My training so far is on derivative pricing (+ modeling) theories and portfolio theory. These are all classic topics with well-established theories. very academic, idealized theories, but surprisingly generations of students get trained on these and go into the field and make good money.

i have working knowledge in option pricing, bond math and a bit of personal experience as an equity investor. I find the theories too academic, too idealist, far removed from real trading. I feel like learning traditional Chinese landscape painting — seriously distorted and out of perspective.

These theories are actually the content of all the major quant finance programs. Therefore, many young quants every year are trained on these theories.

In fact, the professors can't teach anything but academic theories. These are what they are best at. Professors aren't traders or fund managers, so their strength is not in application of theories to practical challenges in order to achieve investment success.

The theories are impressive efforts to simplify the complicated realities in finance. (Best examples would be tail risk, volatility skew) But they are still rather imperfect. However, the trainees often went on to get good jobs and make good money.

quant trend – more stats, less theory or complex model

I see increasing evidence (though anecdotal) that real world quant roles now require less math theory, and more programming.

A Barcap friend told me many (mostly buy-side) pricing systems basically take market quotes as the most reliable price, rather than computing a theoretical price from a complicated model. Why hire so many math wizards to build a model when the output is … questionable in the face of live price on the market? You can tune (based on market data!) your model to output a price, but I feel it has to be consistent with market prices. When they become inconsistent, either your model is imperfect or it has “discovered” a mispriced security or some rare trading opportunity like a stat arb. Well, I feel the chance of “discovery” is higher the simpler your model is. Further, how do you know this “opportunity” (if true) can’t be discovered by a simple analysis without a model? If you are after such opportunities, then the faster you process market data, the earlier you catch the opportunity. That means simpler math. Complicated model is harder to program right, i.e. more bugs.
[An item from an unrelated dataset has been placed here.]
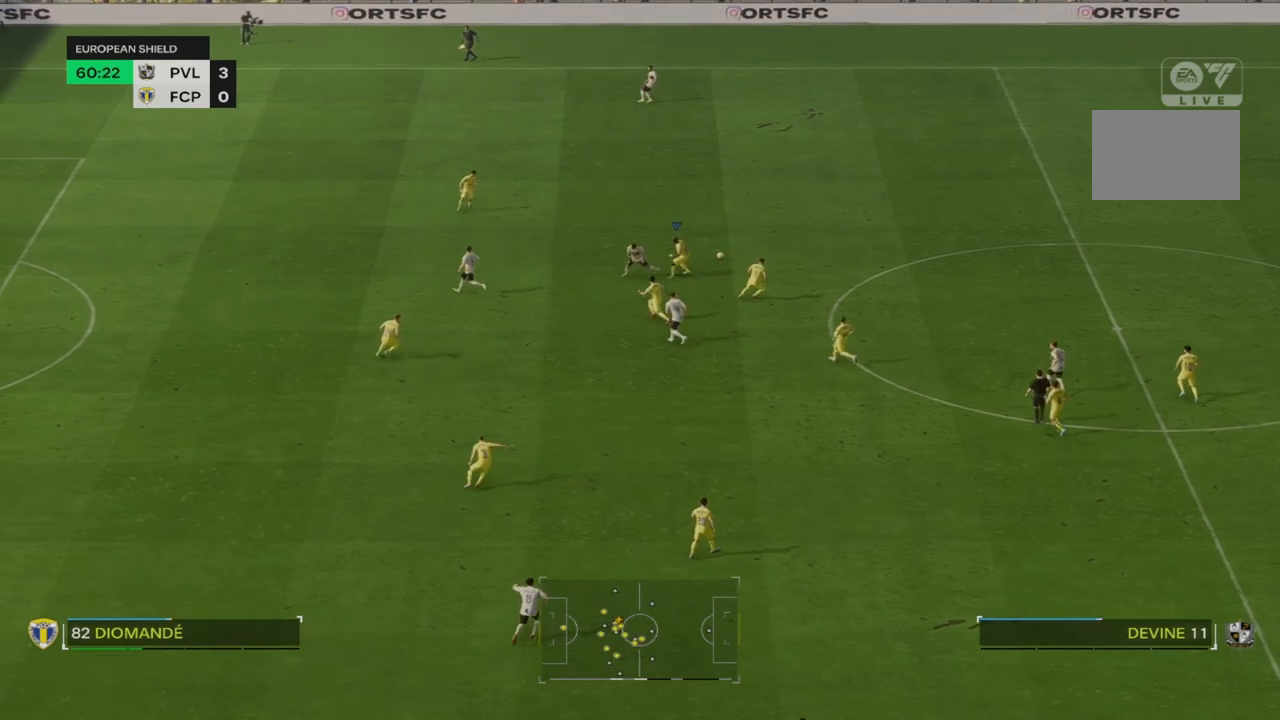
{"buttons": ["R2"], "left_stick": "right", "right_stick": "center", "events": [[33, "left_stick", "right"], [100, "R2", "up"], [483, "R2", "down"]]}
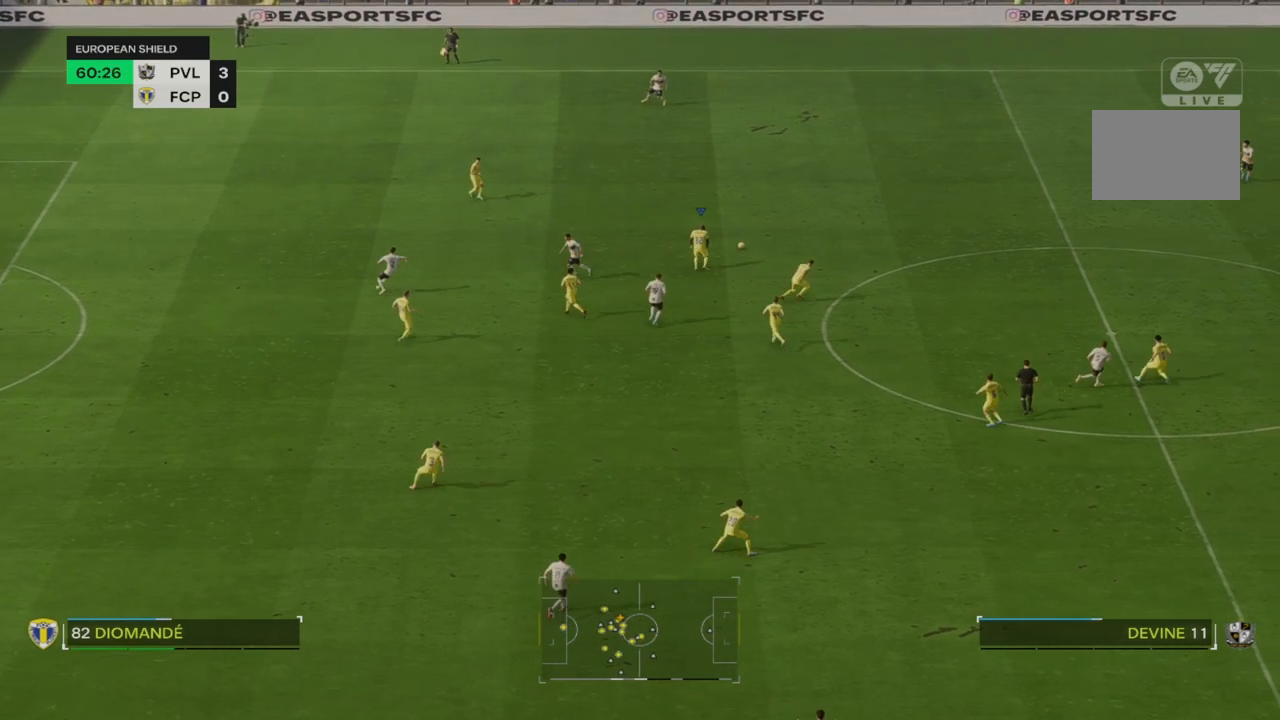
{"buttons": [], "left_stick": "down-right", "right_stick": "center", "events": [[50, "CROSS", "down"], [183, "left_stick", "down-right"], [217, "R2", "up"], [250, "CROSS", "up"]]}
A Danske quant shared how important programming is to a quant. Ultimately, the quants are hired to help traders make decisions. Every Trader loves usable soft market data they can play with. Whatever great idea you have, you’ve got to put it into a computer, otherwise no one will use it.

My young quant friends in Barcap and MS shared that in the first few years as a quant, programming is probably the most important skill.

For a buy-side quant (usually in eq and FX), stats know-how is probably more relevant than stoch or volatility. I think a high frequency shop won’t trade a lot of options, since liquidity is much lower. I guess many buy-sides do trade options, largely for hedging or to earn the premium.

On the other hand, there’s still a demand for the deep theoretical knowledge. I feel the math jargon is still an entry requirement for any quant role. Otherwise you don’t know what people are talking about. These jargon terms require a hell lot of background knowledge, probably taking a few years. Even the basic BS model can easily throw a curve ball. I bet you can’t catch unless you did a few months of “home work”.

Now a much bigger curve ball — Interest rate derivatives are the most math-intensive. (Danske is actually an IRD sell-side.) I was told credit derivatives add additional complexity, but I’d guess bulk of the math complexity is in the IR stoch vol. There are even more complicated products (MBS?) out there but the total profit in that market must be big enough to justify hiring quants. Structured derivatives market probably qualify as such a market.

Structured derivatives (aka exotics) are more math-intensive than vanilla derivatives. The vendor (sell-side) must price it carefully to protect himself. Overpriced, no client wants it and it’s a waste of vendor’s effort [1]. Under-priced, vendor himself is under-protected. Therefore pricing requires deep math — risk, modelling, embedded optionality, back testing… This is a prime example of high-touch (relationship-based) trading. Unfortunately, I feel technology (and other market factors) is driving the other direction — low touch (i.e. automated), high volume flow trading. Just one simple example — in recent years I see more FX option products offered electronically — A high touch product going low-touch?

[1] I was a client for some of these simple structured products. I found the price too high. I could see the vendor spent time selling it and finally withdrawing it. Such unattractive, hard-to-sell products in the structured product marketplace are common — lower revenue, higher cost, lower margin for the vendor, and lower salary.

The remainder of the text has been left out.